La mobilisation aura donc payé. La Fédération internationale de football (Fifa) a décidé d’ouvrir une enquête sur les propos homophobes d’Eucharia Uche. Elle l’annonce dans une lettre, que s’est procurée Yagg, datée du 5 septembre, envoyée par courriel à l’Association internationale gaie et lesbienne de football (Iglfa), la Fédération des Gay Games et l’organisation AllOut.org, qui avait mené la mobilisation contre ces propos.
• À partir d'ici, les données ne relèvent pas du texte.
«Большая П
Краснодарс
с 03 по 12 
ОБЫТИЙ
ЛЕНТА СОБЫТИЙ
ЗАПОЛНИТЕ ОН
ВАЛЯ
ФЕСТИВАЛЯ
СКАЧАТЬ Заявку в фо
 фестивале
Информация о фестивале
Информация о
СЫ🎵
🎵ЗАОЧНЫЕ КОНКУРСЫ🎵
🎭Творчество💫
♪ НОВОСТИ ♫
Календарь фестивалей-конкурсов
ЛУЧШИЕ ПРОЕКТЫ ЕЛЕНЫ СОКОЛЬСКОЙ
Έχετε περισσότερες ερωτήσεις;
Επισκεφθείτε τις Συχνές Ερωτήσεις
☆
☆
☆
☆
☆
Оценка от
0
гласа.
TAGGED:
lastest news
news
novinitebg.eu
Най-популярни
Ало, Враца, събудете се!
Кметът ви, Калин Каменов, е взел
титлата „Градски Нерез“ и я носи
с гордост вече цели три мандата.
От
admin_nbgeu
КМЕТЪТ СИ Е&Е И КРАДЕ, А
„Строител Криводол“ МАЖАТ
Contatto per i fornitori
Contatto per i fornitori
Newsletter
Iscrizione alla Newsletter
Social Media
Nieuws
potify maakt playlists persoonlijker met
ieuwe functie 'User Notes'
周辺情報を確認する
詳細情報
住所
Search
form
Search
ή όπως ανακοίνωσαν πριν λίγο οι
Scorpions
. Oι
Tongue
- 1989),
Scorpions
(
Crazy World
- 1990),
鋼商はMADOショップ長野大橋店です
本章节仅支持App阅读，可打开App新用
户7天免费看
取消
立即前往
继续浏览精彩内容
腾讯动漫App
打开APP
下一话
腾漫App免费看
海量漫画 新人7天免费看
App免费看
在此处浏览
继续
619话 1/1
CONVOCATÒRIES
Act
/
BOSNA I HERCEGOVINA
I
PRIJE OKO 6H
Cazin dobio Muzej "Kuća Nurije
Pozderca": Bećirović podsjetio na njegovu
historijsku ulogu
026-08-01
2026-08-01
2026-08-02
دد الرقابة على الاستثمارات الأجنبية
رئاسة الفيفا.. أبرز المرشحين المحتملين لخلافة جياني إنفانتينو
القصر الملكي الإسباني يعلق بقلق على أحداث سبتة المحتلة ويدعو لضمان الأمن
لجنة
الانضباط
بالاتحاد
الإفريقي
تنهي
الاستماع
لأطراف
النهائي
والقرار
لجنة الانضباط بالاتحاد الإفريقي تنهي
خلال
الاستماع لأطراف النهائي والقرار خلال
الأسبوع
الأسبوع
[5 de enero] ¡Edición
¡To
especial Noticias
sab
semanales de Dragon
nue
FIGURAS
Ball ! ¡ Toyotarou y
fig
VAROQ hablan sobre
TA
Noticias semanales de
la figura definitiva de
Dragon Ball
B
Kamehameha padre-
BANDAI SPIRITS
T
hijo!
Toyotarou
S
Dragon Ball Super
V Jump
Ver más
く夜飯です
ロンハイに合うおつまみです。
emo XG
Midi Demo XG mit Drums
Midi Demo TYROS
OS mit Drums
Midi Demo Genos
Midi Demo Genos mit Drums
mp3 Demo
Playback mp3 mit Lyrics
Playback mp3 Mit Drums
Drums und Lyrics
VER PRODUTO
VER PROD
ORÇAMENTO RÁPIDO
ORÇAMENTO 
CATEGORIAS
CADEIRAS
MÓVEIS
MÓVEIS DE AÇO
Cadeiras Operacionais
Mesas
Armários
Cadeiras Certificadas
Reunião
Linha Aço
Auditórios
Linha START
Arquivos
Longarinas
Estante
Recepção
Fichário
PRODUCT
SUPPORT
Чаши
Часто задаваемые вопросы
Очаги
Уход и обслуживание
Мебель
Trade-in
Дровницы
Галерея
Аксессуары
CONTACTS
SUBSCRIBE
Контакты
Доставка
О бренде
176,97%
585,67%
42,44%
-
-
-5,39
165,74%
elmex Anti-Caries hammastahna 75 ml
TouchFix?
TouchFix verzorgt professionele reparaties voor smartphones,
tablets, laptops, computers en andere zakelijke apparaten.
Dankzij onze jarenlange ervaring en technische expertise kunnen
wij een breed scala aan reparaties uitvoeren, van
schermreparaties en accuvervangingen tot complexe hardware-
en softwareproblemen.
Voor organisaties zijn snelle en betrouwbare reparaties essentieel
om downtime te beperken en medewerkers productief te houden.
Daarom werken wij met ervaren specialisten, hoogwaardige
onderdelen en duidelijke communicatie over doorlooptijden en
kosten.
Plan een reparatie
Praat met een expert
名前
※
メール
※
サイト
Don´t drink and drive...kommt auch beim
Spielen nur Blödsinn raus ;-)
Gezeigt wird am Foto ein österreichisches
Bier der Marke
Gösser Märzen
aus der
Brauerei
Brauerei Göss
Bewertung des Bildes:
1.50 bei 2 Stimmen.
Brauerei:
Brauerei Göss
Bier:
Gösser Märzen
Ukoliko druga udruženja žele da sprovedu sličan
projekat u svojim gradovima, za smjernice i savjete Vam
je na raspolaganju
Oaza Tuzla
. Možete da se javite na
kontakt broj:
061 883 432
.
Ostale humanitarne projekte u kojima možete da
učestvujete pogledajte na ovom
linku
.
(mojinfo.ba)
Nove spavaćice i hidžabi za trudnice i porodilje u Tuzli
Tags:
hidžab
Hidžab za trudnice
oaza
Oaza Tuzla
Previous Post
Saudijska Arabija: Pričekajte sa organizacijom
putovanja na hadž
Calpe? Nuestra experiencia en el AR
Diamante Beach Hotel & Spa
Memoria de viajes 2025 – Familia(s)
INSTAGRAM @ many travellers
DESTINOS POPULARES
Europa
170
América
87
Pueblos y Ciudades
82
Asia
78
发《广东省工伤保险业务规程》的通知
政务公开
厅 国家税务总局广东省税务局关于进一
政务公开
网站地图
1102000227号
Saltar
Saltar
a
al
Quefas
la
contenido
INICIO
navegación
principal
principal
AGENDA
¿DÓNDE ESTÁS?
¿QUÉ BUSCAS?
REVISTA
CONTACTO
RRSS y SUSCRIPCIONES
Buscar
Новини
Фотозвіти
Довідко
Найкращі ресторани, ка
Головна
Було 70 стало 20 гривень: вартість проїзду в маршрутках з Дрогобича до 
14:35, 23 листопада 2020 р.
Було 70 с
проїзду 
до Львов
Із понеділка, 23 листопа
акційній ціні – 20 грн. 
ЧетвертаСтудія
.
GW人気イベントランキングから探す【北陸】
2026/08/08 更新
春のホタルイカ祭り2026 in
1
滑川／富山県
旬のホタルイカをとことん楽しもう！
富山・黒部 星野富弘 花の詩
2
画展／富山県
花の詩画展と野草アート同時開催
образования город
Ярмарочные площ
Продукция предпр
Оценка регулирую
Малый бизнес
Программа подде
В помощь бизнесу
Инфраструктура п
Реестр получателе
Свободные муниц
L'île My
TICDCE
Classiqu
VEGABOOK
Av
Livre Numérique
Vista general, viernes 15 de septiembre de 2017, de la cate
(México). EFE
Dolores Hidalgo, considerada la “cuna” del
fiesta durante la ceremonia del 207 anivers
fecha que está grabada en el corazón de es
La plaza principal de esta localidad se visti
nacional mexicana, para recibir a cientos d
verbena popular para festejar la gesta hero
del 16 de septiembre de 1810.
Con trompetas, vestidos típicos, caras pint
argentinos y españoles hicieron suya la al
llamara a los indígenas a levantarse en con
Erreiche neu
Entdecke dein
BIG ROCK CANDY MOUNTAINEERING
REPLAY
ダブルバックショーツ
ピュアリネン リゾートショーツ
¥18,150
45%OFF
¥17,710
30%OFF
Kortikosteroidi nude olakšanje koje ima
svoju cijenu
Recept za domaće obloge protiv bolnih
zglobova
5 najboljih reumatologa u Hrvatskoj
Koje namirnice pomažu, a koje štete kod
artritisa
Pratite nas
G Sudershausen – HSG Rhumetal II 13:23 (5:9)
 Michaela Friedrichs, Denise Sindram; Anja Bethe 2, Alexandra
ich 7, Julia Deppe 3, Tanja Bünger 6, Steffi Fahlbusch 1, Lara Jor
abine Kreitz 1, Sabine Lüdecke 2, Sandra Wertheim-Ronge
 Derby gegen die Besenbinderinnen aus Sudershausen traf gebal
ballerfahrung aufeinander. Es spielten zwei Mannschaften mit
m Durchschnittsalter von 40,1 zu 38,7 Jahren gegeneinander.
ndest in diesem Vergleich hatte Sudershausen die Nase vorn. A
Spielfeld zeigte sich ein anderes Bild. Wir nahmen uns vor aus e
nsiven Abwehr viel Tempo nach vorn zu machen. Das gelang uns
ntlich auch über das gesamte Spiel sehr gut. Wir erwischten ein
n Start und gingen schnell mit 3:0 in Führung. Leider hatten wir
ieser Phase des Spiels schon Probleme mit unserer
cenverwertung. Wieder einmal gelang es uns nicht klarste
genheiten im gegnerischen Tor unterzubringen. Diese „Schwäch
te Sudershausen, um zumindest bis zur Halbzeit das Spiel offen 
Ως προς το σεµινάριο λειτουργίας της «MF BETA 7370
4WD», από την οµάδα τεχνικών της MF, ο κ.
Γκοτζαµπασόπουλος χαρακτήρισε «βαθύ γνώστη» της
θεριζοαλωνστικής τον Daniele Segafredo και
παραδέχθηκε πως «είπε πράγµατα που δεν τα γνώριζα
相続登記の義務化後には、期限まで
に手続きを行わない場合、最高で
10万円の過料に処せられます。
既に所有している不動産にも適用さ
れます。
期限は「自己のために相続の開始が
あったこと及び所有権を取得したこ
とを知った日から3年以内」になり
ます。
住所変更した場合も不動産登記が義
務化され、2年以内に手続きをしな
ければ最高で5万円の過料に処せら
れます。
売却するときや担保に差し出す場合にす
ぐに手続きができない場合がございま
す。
À la veille de la Coupe du monde féminine de football, la coach du Nigeria avait expliqué au New York Times qu’elle se servait de la religion pour se débarrasser de ce «sale problème» que serait l’homosexualité. Si elle reconnaît n’avoir jamais été directement témoin de comportements homosexuels de la part de ses joueuses, elle estime que «lorsque les rumeurs sont fortes, on est bien obligé de croire que c’est vrai». La Fifa avait d’abord timidement réagi à ces propos.

«Plus de 46000 membres d’AllOut.org ont appelé la Fifa à donner un carton rouge à l’homophobie au sein du milieu footballistique international. Aujourd’hui, nous sommes ravis de voir la Fifa faire un premier geste essentiel en ce sens, se réjouit Andre Banks d’AllOut.org dans un communiqué. En lançant une enquête immédiate sur les déclarations homophobes de la coach Uche, les instances internationales du football font passer un message clair et important: l’homophobie n’a pas sa place dans le football, que ce soit sur le terrain ou en dehors.»

Championnes d’Afrique en titre, les Nigérianes avaient été éliminées en phases de poule de ce Mondial gagné par le Japon.